Saturday, March 10, 2007

Shocking News





Aren't you still reeling from the news that the FBI has had (& wasn't afraid to use) the carte blanche granted it by Bushco's signal counterterrorism legislation, the Patriot Act, to spy on American citizens who were not suspected of any terrorist activity?

Nor is your Demon.

According to the WaPo today:

"Lawmakers from both parties yesterday called for limits on antiterrorism laws in response to a Justice Department report that the FBI improperly obtained telephone logs, banking records and other personal information on thousands of Americans.

"The audit by the department's inspector general detailed widespread abuse of the FBI's authority to seize personal details about tens of thousands of people without court oversight through the use of national security letters.

"It also found that the FBI had hatched an agreement with telephone companies allowing the agency to ask for information on more than 3,000 phone numbers -- often without a subpoena, without an emergency or even without an investigative case. In 2006, the FBI then issued blanket letters authorizing many of the requests retroactively, according to agency officials and congressional aides briefed on the effort."

Another in the WaPo (title bar):

"That law, and Bush administration guidelines for its use, transformed national security letters by permitting clandestine scrutiny of U.S. residents and visitors who are not alleged to be terrorists or spies.

"Now the bureau needs only to certify that the records are 'sought for' or 'relevant to' an investigation 'to protect against international terrorism or clandestine intelligence activities.'

"According to three officials with access to the report, Fine said the possible violations he discovered did not 'manifest deliberate attempts to circumvent statutory limitations or departmental policies.'

"But Fine found that FBI agents used national security letters without citing an authorized investigation, claimed 'exigent' circumstances that did not exist in demanding information and did not have adequate documentation to justify the issuance of letters.

"In at least two cases, the officials said, Fine found that the FBI obtained full credit reports using a national security letter that could lawfully be employed to obtain only summary information. In an unknown number of other cases, third parties such as telephone companies, banks and Internet providers responded to national security letters with detailed personal information about customers that the letters do not permit to be released.

"The FBI 'sequestered' that information, a law enforcement official said last night, but did not destroy it. "


Conservatives would be right about one thing: bloated government doesn't do a very good job of policing itself & following its own rules ~ oh sorry, am I contradicting myself? ~ I'd rather see those sorts of excesses by the so-called "welfare state" than an agency that uses its powers to spy, clandestinely, on our own population, is all.

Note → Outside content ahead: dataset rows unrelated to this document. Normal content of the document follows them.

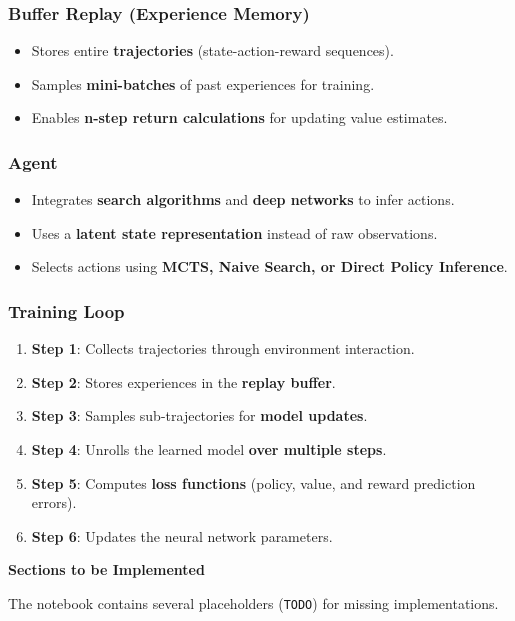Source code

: \subsubsection{Buffer Replay (Experience Memory)}
\begin{itemize}
    \item Stores entire \textbf{trajectories} (state-action-reward sequences).
    \item Samples \textbf{mini-batches} of past experiences for training.
    \item Enables \textbf{n-step return calculations} for updating value estimates.
\end{itemize}

\subsubsection{Agent}
\begin{itemize}
    \item Integrates \textbf{search algorithms} and \textbf{deep networks} to infer actions.
    \item Uses a \textbf{latent state representation} instead of raw observations.
    \item Selects actions using \textbf{MCTS, Naive Search, or Direct Policy Inference}.
\end{itemize}

\subsubsection{Training Loop}
\begin{enumerate}
    \item \textbf{Step 1}: Collects trajectories through environment interaction.
    \item \textbf{Step 2}: Stores experiences in the \textbf{replay buffer}.
    \item \textbf{Step 3}: Samples sub-trajectories for \textbf{model updates}.
    \item \textbf{Step 4}: Unrolls the learned model \textbf{over multiple steps}.
    \item \textbf{Step 5}: Computes \textbf{loss functions} (policy, value, and reward prediction errors).
    \item \textbf{Step 6}: Updates the neural network parameters.
\end{enumerate}

\textbf{Sections to be Implemented}

The notebook contains several placeholders (\texttt{TODO}) for missing implementations.
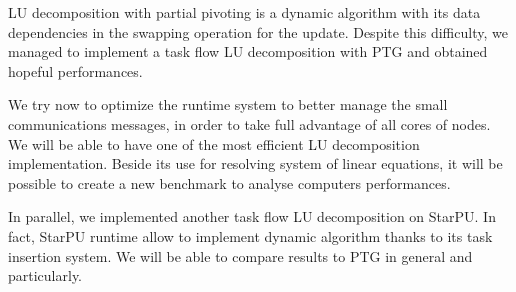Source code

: LU decomposition with partial pivoting is a dynamic algorithm with its data dependencies in the swapping operation for the update. Despite this difficulty, we managed to implement a task flow LU decomposition with PTG and obtained hopeful performances.

We try now to optimize the \dague runtime system to better manage the small communications messages, in order to take full advantage of all cores of nodes. We will be able to have one of the most efficient LU decomposition implementation. Beside its use for resolving system of linear equations, it will be possible to create a new benchmark to analyse computers performances.

In parallel, we implemented another task flow LU decomposition on StarPU. In fact, StarPU runtime allow to implement dynamic algorithm  thanks to its task insertion system. We will be able to compare results to PTG in general and \dague particularly.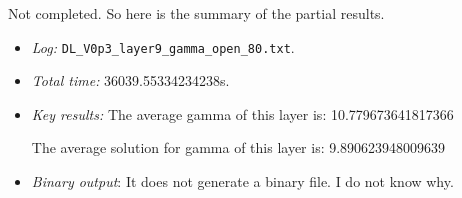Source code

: \documentclass{llncs}
\begin{document}
Not completed. So here is the summary of the partial results.

\begin{itemize}
	\item \emph{Log:} \verb*|DL_V0p3_layer9_gamma_open_80.txt|.
	
	\item \emph{Total time:} 36039.55334234238s.
	
	\item \emph{Key results:}  The average gamma of this layer is:  10.779673641817366
	
	The average solution for gamma of this layer is:  9.890623948009639
	
	\item  \emph{Binary output}: It does not generate a binary file. I do not know why.
	
\end{itemize}
\end{document}
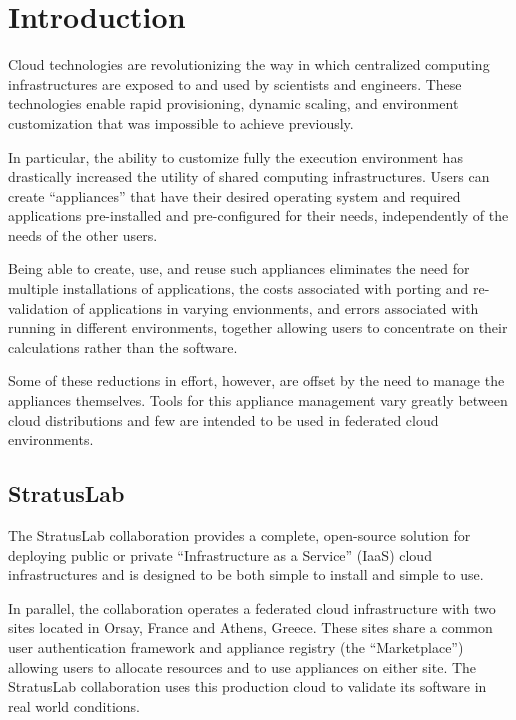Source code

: \section{Introduction}
\label{sec:Introduction}

Cloud technologies are revolutionizing the way in which centralized
computing infrastructures are exposed to and used by scientists and
engineers.  These technologies enable rapid provisioning, dynamic
scaling, and environment customization that was impossible to achieve
previously. 

In particular, the ability to customize fully the execution
environment has drastically increased the utility of shared computing
infrastructures.  Users can create ``appliances'' that have their
desired operating system and required applications pre-installed
and pre-configured for their needs, independently of the needs of the
other users.

Being able to create, use, and reuse such appliances eliminates the
need for multiple installations of applications, the costs associated
with porting and re-validation of applications in varying envionments,
and errors associated with running in different environments, together
allowing users to concentrate on their calculations rather than the
software.

Some of these reductions in effort, however, are offset by the need to
manage the appliances themselves.  Tools for this appliance management
vary greatly between cloud distributions and few are intended to be
used in federated cloud environments.

\subsection{StratusLab}

The StratusLab collaboration provides a complete, open-source solution
for deploying public or private ``Infrastructure as a Service'' (IaaS)
cloud infrastructures and is designed to be both simple to install and
simple to use.~\cite{slbook}

In parallel, the collaboration operates a federated cloud
infrastructure with two sites located in Orsay, France and Athens,
Greece\@.  These sites share a common user authentication framework
and appliance registry (the ``Marketplace'') allowing users to
allocate resources and to use appliances on either site.  The
StratusLab collaboration uses this production cloud to validate its
software in real world conditions.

It was like pulling teeth to get a modest audit of a random sampling of FBI uses of this law (performed over the objections of the Bush Administration, BTW) or an audit of the amount of money Bushco has thrown away in Iraq on private subcontractors like the infamous Halliburton subsidiary KBR, but yet ~ I think it was Newt & Grover themselves who pointed out that you can't trust government to get anything right, so away with it entirely.

DP sez: Much easier to just cut off the diseased limb.